How the deed to your home impacts what happens when you die.
Buying a home is often exciting, usually stressful and always confusing. Because there are a million details to address–from choosing the neighborhood, to the negotiations, the inspection and the loan application–buyers can miss some details at settlement. One critical element is how joint owners own their home. In Maryland, there are three types of co-ownership: Tenants in Common (“TiC”), Joint Tenants with Rights of Survivorship (“JTWROS”) and Tenants by the Entirety* (“T by E”).
When you own a home with someone as tenants-in-common, each of you may leave your one-half interest to a third party at your death, usually via Last Will and Testament. By contrast, when you own a home with someone JTWROS or T by E, then when one of the parties dies, the surviving owner becomes the sole owner, without further action. No Will need be probated to convey the home (but it would be needed for other assets) and if there is a Will disposing of the decedent’s one-half interest, it will not be effective.
The reason a Will is ineffective to convey a home owned JTWROS or T by E, is that the form of ownership works to convey the property at the death of the first co-owner to die, without further action. In the case of married couples, this is usually ideal, because it simplifies things for the surviving spouse. So when can things go wrong? I will give you two real-life examples.
Mom is getting older and wants to simplify things for her kids when she passes away. She gets social security, has approximately $100k in CDs, owns her home worth $150k and she owns some farmland worth around $120k. She does a deed conveying both parcels of real property to her sons, as joint tenants, and she names them as payable on death beneficiaries of her CDs. If the sons don’t take action, the son who lives longest will end up with $320k of inheritance to pass to his own family, whilst the other will have only only the $50k of CDs. The would have been better served to own the property as Tenants in Common, or better yet decide between them who would own which property on his own.
Another situation wherein the JTWROS wasn’t the correct form of ownership involved a father who put his son on the deed to a home he owned but in which the son lived and worked. The son divorced and remarried a woman who did not like her stepchildren. The father wanted to leave his half of the home to his grandchildren to protect a portion of their inheritance from their stepmother, but he was unable to do so.

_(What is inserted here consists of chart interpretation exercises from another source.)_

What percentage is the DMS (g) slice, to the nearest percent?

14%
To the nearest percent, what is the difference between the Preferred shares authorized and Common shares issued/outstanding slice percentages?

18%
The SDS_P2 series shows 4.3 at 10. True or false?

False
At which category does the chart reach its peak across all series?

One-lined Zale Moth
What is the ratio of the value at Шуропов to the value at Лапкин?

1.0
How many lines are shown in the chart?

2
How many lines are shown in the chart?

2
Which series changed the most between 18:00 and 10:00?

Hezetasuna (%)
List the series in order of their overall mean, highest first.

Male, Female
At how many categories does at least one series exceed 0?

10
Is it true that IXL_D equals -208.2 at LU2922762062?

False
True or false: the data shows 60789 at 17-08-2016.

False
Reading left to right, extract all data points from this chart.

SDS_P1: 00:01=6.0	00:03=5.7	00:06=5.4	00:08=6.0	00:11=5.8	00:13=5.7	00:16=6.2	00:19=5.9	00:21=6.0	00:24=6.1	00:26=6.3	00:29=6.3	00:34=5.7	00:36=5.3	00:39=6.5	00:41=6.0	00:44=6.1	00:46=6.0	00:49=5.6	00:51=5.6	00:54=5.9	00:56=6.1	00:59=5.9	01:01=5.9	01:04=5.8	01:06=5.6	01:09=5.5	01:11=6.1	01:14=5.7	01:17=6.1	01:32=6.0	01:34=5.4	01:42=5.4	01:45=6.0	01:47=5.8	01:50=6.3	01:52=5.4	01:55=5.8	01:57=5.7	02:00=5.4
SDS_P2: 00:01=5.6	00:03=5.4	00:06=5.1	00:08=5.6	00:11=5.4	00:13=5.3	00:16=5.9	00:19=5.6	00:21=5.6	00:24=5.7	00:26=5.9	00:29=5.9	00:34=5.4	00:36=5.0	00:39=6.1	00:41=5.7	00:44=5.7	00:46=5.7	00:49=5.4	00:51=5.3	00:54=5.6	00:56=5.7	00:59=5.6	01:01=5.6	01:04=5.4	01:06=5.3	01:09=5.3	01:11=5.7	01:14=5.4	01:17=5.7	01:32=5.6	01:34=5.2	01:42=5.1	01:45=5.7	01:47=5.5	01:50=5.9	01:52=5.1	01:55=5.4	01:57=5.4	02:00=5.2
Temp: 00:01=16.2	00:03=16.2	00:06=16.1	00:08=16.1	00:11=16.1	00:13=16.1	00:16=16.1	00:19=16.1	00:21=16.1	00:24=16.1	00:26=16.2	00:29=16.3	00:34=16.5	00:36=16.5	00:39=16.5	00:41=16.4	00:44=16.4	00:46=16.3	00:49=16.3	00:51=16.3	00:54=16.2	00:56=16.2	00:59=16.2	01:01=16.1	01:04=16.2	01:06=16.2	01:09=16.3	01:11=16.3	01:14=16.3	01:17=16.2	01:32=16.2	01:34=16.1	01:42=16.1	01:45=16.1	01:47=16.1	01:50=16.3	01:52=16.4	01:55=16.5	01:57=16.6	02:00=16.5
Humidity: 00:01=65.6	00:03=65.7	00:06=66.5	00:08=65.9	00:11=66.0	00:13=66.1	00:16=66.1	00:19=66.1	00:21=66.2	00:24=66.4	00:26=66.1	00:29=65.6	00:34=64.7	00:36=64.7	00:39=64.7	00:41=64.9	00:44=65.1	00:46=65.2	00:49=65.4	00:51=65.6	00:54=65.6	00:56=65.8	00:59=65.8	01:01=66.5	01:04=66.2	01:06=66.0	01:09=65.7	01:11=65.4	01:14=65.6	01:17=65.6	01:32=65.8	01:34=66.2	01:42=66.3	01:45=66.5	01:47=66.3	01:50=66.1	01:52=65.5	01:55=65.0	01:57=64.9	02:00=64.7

It is important to choose the right form of co-ownership when you buy real property. Be sure to get advice and explain your life situation thoroughly to the attorney drafting the deed, so that she can guide you to the correct form of ownership for you.
* Tenants by the Entirety is a form of JTWROS that is available only to married couples and provides additional creditor protection. The pros and cons of T by E ownership are beyond the scope of this post.